L’étude a été financée par le National Heart Lung and Blood Institue.

Le Dr Tita a déclaré des subventions de recherche par Pfizer. Le Dr. Walsh a des intérêts financiers avec EBR Systems. Le Dr. Poppas n’a pas de conflit d’intérêt avec cette étude.

L’European Society of Cardiology [4] définit l’HTA gestationnelle comme débutant à la 20ème de semaine de gestation et disparaissant à la 42ème semaine post partum. Elle recommande de commencer le traitement chez toutes les femmes qui ont des chiffres persistants > 140/90mmHg ayant une hypertension gestationnelle (avec ou sans protéinurie), une HTA gestationnelle associée à une HTA préexistante et une HTA avec une atteinte subclinique d’un organe ou des symptômes à tout moment de la grossesse (Classe I Niveau C) et des valeurs ≥ 150/95 mmHg chez toutes les autres.

Dans l’étude CHAP 44% des patientes à l’entrée, prenaient de l’aspirine et 75% en fin de grossesse.
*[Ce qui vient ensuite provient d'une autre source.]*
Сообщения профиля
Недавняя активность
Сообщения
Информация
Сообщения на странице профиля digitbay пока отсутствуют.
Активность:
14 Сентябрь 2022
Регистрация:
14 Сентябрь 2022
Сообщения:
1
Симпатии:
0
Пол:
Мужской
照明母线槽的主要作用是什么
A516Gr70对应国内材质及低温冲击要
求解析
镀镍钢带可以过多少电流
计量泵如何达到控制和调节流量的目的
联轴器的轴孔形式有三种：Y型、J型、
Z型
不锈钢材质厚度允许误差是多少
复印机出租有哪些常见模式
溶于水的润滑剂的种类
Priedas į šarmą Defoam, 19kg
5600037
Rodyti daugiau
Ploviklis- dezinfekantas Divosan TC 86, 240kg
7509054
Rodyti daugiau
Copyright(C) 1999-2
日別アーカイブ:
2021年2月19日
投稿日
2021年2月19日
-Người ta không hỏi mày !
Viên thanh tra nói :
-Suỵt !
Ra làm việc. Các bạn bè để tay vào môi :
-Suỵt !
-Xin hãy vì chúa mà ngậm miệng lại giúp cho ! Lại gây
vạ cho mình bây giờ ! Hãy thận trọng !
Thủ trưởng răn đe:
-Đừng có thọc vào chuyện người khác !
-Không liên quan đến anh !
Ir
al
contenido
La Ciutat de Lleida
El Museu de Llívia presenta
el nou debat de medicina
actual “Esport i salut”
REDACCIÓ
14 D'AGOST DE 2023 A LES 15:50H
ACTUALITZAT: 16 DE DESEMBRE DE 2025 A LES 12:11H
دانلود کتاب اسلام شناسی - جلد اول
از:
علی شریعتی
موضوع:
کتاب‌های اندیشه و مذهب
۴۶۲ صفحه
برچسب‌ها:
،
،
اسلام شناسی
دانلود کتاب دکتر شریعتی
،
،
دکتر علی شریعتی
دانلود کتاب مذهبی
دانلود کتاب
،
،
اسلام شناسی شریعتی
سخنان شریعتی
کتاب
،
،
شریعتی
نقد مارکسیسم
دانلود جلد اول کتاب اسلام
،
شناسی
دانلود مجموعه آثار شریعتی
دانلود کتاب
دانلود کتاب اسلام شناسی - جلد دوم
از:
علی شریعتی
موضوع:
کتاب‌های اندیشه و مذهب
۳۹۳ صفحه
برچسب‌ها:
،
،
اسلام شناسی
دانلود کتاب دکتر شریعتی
Il s’agit en cas de risque modéré ou élevé de prééclampsie d’une recommandation européenne I A à partir de la 12ème semaine, jusqu’à la 36/37ème semaine [5]. JPU

 

Cet article a été publié initialement sur Medscape sous le titre Hypertension Control During Pregnancy Validated in Large Trial. Traduit et complété par le Dr Jean-Pierre Usdin.